Cuando era niño, mi abuela me decía que el cielo era de azúcar. A los seis años, yo tenía una fe inconmovible en todo lo que ella decía, así que imaginaba que, al morir, encontraría una casa como la de la bruja de Hansel y Gretel, hecha de bizcocho y cubierta de chocolate y pirulís. Más tarde descubrí que, en realidad, mi abuela era diabética y vivía en un conflicto hamletiano con los dulces.

Ahora la ciencia ha demostrado que mi abuela tenía razón. Un equipo internacional de astrónomos detectóeritrulosa, un azúcar complejo, en una enorme nube de gas y polvo situada cerca del centro de la Vía Láctea. Eso refuerza la hipótesis de que algunos de los ingredientes químicos que dieron origen a la vida ya existían antes de la formación del Sistema Solar.

Si la eritrulosa es una pieza clave en la química prebiótica y, por tanto, uno de los ingredientes de la sopa primordial que dio origen a la vida, queda demostrado que, en lo esencial, estamos hechos de azúcar espacial. Usted, yo, su gato, el árbol de la calzada, el pan de queso que se comió en el desayuno –todo, en algún nivel molecular— llevamos en nosotros un poquito de dulce de las estrellas.

Confieso que ese descubrimiento me resultó reconfortante. Al final, el Universo no solo es un inmenso vacío helado salpicado de explosiones, agujeros negros y planetas despoblados, como supongo en mi libro A obra do Artista: uma visao holitica do Universo. También tiene un puñadito de dulzura. Añado que, en esa obra, hago una advertencia: los ingredientes de la receta para hacer un Universo son sencillos: 76,5 % de hidrógeno, 21,5% de helio y 2% de otros elementos químicos. Preferiblemente, el cocinero debe tener manos divinas.

Eso me hizo pensar en cuántas cosas dulces existen en el Universo que aún no hemos descubierto. Tal vez haya una constelación en forma de rosquita. Tal vez Júpiter sea, en realidad, un gigantesco pudín de caramelo disfrazado. Tal vez los anillos de Saturno estén hechos de chantilly cósmico, y nosotros, míseros humanos, nos pasamos siglos pensando que no eran más que piedras.

El hecho es que el azúcar espacial vino para recordarnos algo en que la ciencia insiste desde hace tiempo: el Universo no solo es vacío, silencio y oscuridad. Está lleno de sabor. Sabor a carbono, oxígeno, hidrógeno. Sabor a posibilidades. Sabor a vida.
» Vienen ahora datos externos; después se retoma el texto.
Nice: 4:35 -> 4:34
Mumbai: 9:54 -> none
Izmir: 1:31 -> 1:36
Cuando miro al cielo y veo la luna llena que, convengamos, parece un queso de Minas, se me ocurre que mi abuela, con su sabiduría sencilla, tenía más razón que todos los astrónomos juntos. El cielo es dulce. Solo que no disponemos de suficientes cucharones.
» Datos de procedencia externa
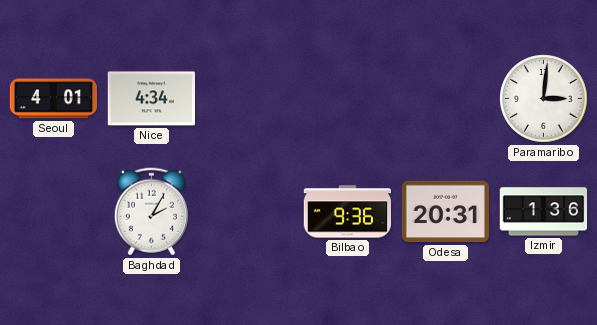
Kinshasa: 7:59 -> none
Tal vez el cosmos sea una cocina gigantesca. Mientras aquí en la Tierra discutimos cuál es la mejor receta de torta, el Universo mezcla hidrógeno, carbono, oxígeno y alguaos otras sazones químicas en cazuelasinvisibles del tamaño de galaxias. Ahora alguien mira por el telescopio y descubre que el postre estaba en el horno mucho antes de los dinosaurios.

Además, el nombre de nuestra galaxia, Vía Láctea, suena a propaganda de confitería. Y descubrimos que, además de leche imaginaria, hay azúcar de verdad paseando por el espacio. Solo faltan el café y un panadero interplanetario.

Imagino la reacción de los extraterrestres. Deben reírse de nuestra sorpresa y comentar: “¿Demoraron tanto tiempo en darse cuenta de que el Universo es dulce?”

Descubrir azúcar entre las estrellas es como encontrar una joya perdida en el bolsillo de un abrigo antiguo. No prueba que exista una dulcería esperando por nosotros en otra galaxia. Pero revela que la despensa cósmica está mejor abastecida de lo que suponíamos.

En el fondo, tal vez la ciencia sea una sucesión de descubrimientos capaces de endulzar la imaginación. Cada nueva molécula encontrada en el espacio nos recuerda que el Universo no es solo un catálogo de distancias imposibles. Es también un contador de historias químicas, paciente, creativo y sorprendente.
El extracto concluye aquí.